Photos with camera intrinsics
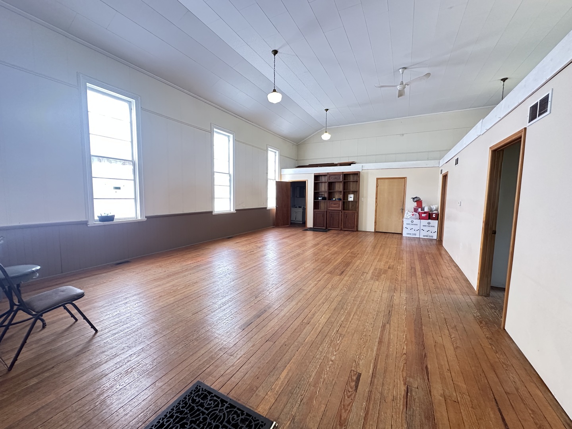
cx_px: 286
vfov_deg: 85.7
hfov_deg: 102.1
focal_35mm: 14
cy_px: 214
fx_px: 231
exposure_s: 1/60
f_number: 2.2
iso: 400
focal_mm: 2.22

▸ Task objective: Repeat, exactly as they stand, the line that contains "hfov_deg: 102.1" and all the lines after it in the data above.

▸ Solution:
hfov_deg: 102.1
focal_35mm: 14
cy_px: 214
fx_px: 231
exposure_s: 1/60
f_number: 2.2
iso: 400
focal_mm: 2.22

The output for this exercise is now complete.